Construction of three miRNA-mRNA regulatory networks
The minimum free energy (MFE) values for the precursors of our three focal miRNAs (Ar-miR160a-5p, Ar-miR171d-1, and Ar-miR156f) were −87.10 kcal/mol, −72.90 kcal/mol, and −34.70 kcal/mol, respectively. The precursor sequences had typical stem-loop structures (Fig. S8). High-throughput degradome sequencing indicated that Ar-miR160a targeted ArARF10 (CL3897.Contig1_All) and ArARF18-1 (Unigene5190_All); Ar-miR171d-1 targeted ArSCL6-1 (Unigene23148_All) and ArSCL6-2 (CL2444.Contig4_All); and Ar-miR156f targeted ArAPL-2 (CL2023.Contig1_All) (Fig. 6).
Identification of ArARF10
Expression of fluorescent-tagged ArARF10 in N. benthamiana seedlings showed that, while the green fluorescent protein (GFP) control was dispersed throughout the cell (Fig. 7A-C), GFP-tagged ArARF10 proteins were located in the nucleus (Fig. 7D-F), consistent with their putative function as transcription factors. In addition, ArARF10 fused to the GAL4 DNA-binding domain activated the expression of the His-3 reporter gene in yeast (Fig. S9), indicating that this gene was a transcriptional activator.

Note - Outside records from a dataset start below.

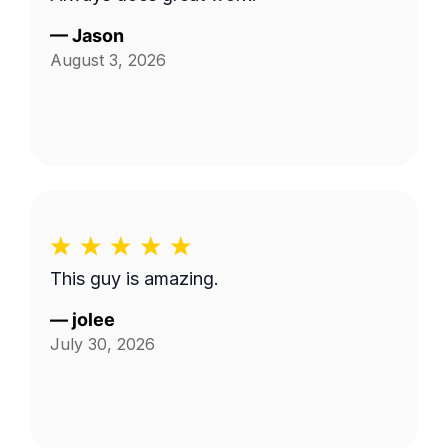
—
Jason
August 3, 2026
This guy is amazing.
—
jolee
July 30, 2026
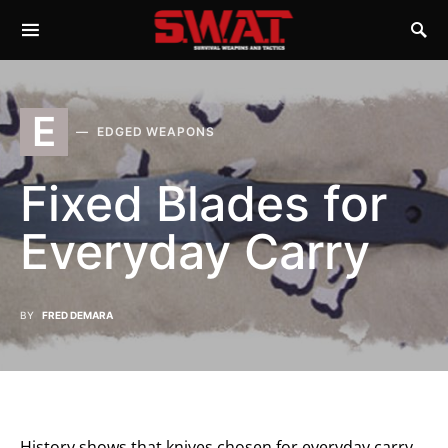
E
EDGED WEAPONS
Fixed Blades for
Everyday Carry
BY
FRED DEMARA
History shows that knives chosen for everyday carry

Overexpression of Ar-miR160a and ArARF10 in A. thaliana
Transgenic plants overexpressing ArARF10 had much more ARs than WT plants (Fig. 8 A, B, E, F), while transgenic plants overexpressing Ar-miR160a had fewer roots than WT plants (Fig. 8A, C-F). GUS staining indicated that the transgenic A. thaliana seedlings successfully overexpressed Ar-miR160a or ArARF10 (Fig. S10). Consistent with this, Ar-miR160a and ArARF10 were significantly more upregulated in the transgenic lines than in the WT lines (A. thaliana Columbia-0) (Fig. 8G). However, none of these genes was significantly differentially expressed in the transgenic plants except AtGH3.6, which was significantly upregulated in the transgenic plant overexpressing ArARF10 as compared to the WT (Fig. 8H).